**Problem details**
Write out the text lines from each of the records below, character for character, and leave out the pictures.

START Provided material

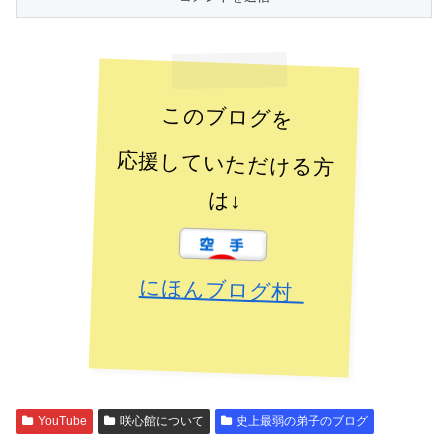
このブログを
応援していただける方
は↓
にほんブログ村
YouTube
咲心館について
史上最弱の弟子のブログ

END Provided material

**Response**
このブログを
応援していただける方
は↓
にほんブログ村
YouTube
咲心館について
史上最弱の弟子のブログ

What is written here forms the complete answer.